I knew that I still wasn’t up for calling friends and family and telling them about it, so I drafted an email and sent it out. I still remember every response that I got from friends and family. Each one made me cry. I was not ready to tell my coworkers yet, because I knew I would just lose it and not be able to pull myself together. We had three days left of school. I had report cards to do and promotion to get through. In my mind I needed to just get through the next few days. I was going to wait a little longer before “coming out”. Once I decided to share my news, I just needed to do it and get it off my chest (sorry, bad pun).

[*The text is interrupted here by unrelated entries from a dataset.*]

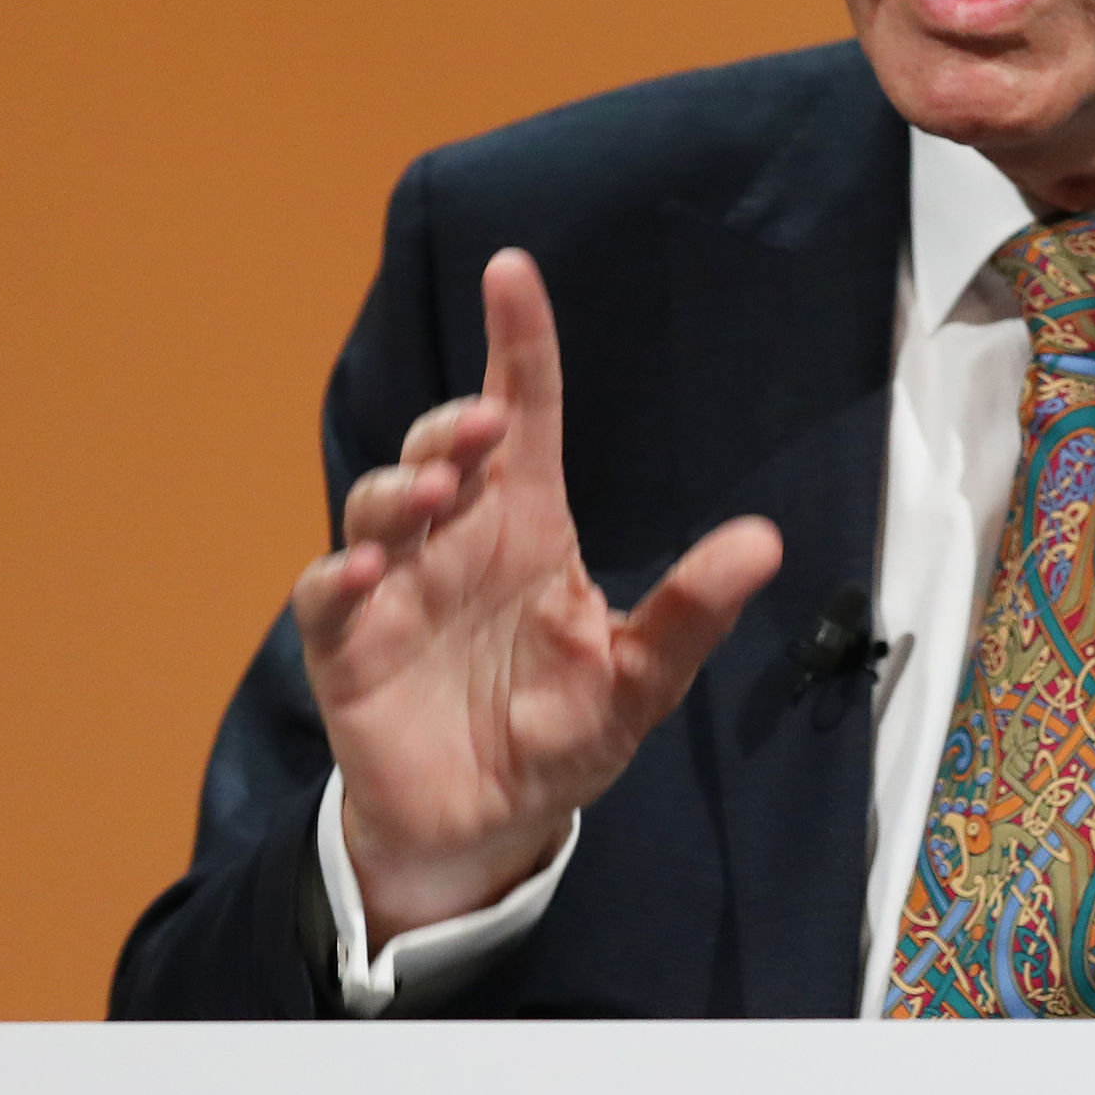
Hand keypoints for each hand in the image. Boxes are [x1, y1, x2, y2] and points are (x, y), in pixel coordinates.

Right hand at [292, 247, 781, 941]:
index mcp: (527, 528)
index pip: (523, 416)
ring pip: (380, 504)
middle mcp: (457, 541)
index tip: (513, 270)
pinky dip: (342, 573)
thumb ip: (691, 613)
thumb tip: (765, 542)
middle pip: (441, 448)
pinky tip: (373, 570)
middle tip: (478, 430)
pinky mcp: (349, 646)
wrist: (486, 824)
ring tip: (433, 493)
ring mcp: (397, 588)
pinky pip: (329, 594)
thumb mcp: (640, 679)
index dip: (517, 343)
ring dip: (400, 487)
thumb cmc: (560, 733)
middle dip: (450, 423)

Since I had known about this lump for 5 weeks, it was extremely hard not telling anyone. I felt that I was hiding a huge part of my life. I refer to this as my Cancer Coming Out. [I’m not trying to compare coming out of the closet to my struggle, but that’s what it felt like for me.] Side note: this Ted Talk about coming out does actually relate the two struggles. Great talk, highly recommended. https://youtu.be/kSR4xuU07sc
Well, there you have it, a recap of a very uneasy and scary time in my life, that began just one year ago. I’m glad to say the worst is behind me. I’m very much looking forward to all of it being behind me and soon enough it will be.